→ Records from a data collection:
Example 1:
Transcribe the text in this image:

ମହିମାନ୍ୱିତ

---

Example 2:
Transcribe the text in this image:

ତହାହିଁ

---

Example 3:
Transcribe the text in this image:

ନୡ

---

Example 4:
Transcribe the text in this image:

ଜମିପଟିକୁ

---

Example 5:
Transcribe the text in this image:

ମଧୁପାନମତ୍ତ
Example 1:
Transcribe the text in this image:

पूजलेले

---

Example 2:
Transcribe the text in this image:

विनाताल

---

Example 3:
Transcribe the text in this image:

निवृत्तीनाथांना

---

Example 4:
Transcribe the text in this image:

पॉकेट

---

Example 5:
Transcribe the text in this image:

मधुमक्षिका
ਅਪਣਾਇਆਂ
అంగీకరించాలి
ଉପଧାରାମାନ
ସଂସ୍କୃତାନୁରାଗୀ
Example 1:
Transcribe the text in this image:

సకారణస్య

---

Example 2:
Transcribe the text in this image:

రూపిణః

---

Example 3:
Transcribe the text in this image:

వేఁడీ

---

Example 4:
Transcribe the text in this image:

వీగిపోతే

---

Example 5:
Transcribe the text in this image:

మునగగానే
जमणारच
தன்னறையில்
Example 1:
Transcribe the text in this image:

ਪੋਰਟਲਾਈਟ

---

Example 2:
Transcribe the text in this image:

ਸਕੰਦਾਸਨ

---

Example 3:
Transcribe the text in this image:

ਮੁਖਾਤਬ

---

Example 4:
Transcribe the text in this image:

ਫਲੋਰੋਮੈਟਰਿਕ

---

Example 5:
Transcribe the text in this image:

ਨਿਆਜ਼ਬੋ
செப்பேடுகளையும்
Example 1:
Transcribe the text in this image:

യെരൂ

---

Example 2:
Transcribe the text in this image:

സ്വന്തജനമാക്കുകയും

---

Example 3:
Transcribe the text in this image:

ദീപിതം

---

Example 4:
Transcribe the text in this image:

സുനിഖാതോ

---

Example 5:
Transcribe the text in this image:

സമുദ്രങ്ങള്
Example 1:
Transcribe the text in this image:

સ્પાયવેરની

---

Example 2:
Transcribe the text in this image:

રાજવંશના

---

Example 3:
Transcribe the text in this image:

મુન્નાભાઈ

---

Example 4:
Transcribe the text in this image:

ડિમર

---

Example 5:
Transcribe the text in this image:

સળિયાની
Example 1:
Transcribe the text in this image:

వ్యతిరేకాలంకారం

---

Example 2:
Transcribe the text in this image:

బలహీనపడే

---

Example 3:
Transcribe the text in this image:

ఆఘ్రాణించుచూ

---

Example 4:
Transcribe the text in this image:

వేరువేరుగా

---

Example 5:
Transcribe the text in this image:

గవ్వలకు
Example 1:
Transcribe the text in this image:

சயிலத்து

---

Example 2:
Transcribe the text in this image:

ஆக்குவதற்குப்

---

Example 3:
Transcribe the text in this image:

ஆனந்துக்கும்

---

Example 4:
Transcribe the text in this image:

→ How to complete this task:
Every record listed above should be reproduced exactly.

→ Result below:
Example 1:
Transcribe the text in this image:

ମହିମାନ୍ୱିତ

---

Example 2:
Transcribe the text in this image:

ତହାହିଁ

---

Example 3:
Transcribe the text in this image:

ନୡ

---

Example 4:
Transcribe the text in this image:

ଜମିପଟିକୁ

---

Example 5:
Transcribe the text in this image:

ମଧୁପାନମତ୍ତ
Example 1:
Transcribe the text in this image:

पूजलेले

---

Example 2:
Transcribe the text in this image:

विनाताल

---

Example 3:
Transcribe the text in this image:

निवृत्तीनाथांना

---

Example 4:
Transcribe the text in this image:

पॉकेट

---

Example 5:
Transcribe the text in this image:

मधुमक्षिका
ਅਪਣਾਇਆਂ
అంగీకరించాలి
ଉପଧାରାମାନ
ସଂସ୍କୃତାନୁରାଗୀ
Example 1:
Transcribe the text in this image:

సకారణస్య

---

Example 2:
Transcribe the text in this image:

రూపిణః

---

Example 3:
Transcribe the text in this image:

వేఁడీ

---

Example 4:
Transcribe the text in this image:

వీగిపోతే

---

Example 5:
Transcribe the text in this image:

మునగగానే
जमणारच
தன்னறையில்
Example 1:
Transcribe the text in this image:

ਪੋਰਟਲਾਈਟ

---

Example 2:
Transcribe the text in this image:

ਸਕੰਦਾਸਨ

---

Example 3:
Transcribe the text in this image:

ਮੁਖਾਤਬ

---

Example 4:
Transcribe the text in this image:

ਫਲੋਰੋਮੈਟਰਿਕ

---

Example 5:
Transcribe the text in this image:

ਨਿਆਜ਼ਬੋ
செப்பேடுகளையும்
Example 1:
Transcribe the text in this image:

യെരൂ

---

Example 2:
Transcribe the text in this image:

സ്വന്തജനമാക്കുകയും

---

Example 3:
Transcribe the text in this image:

ദീപിതം

---

Example 4:
Transcribe the text in this image:

സുനിഖാതോ

---

Example 5:
Transcribe the text in this image:

സമുദ്രങ്ങള്
Example 1:
Transcribe the text in this image:

સ્પાયવેરની

---

Example 2:
Transcribe the text in this image:

રાજવંશના

---

Example 3:
Transcribe the text in this image:

મુન્નાભાઈ

---

Example 4:
Transcribe the text in this image:

ડિમર

---

Example 5:
Transcribe the text in this image:

સળિયાની
Example 1:
Transcribe the text in this image:

వ్యతిరేకాలంకారం

---

Example 2:
Transcribe the text in this image:

బలహీనపడే

---

Example 3:
Transcribe the text in this image:

ఆఘ్రాణించుచూ

---

Example 4:
Transcribe the text in this image:

వేరువేరుగా

---

Example 5:
Transcribe the text in this image:

గవ్వలకు
Example 1:
Transcribe the text in this image:

சயிலத்து

---

Example 2:
Transcribe the text in this image:

ஆக்குவதற்குப்

---

Example 3:
Transcribe the text in this image:

ஆனந்துக்கும்

---

Example 4:
Transcribe the text in this image:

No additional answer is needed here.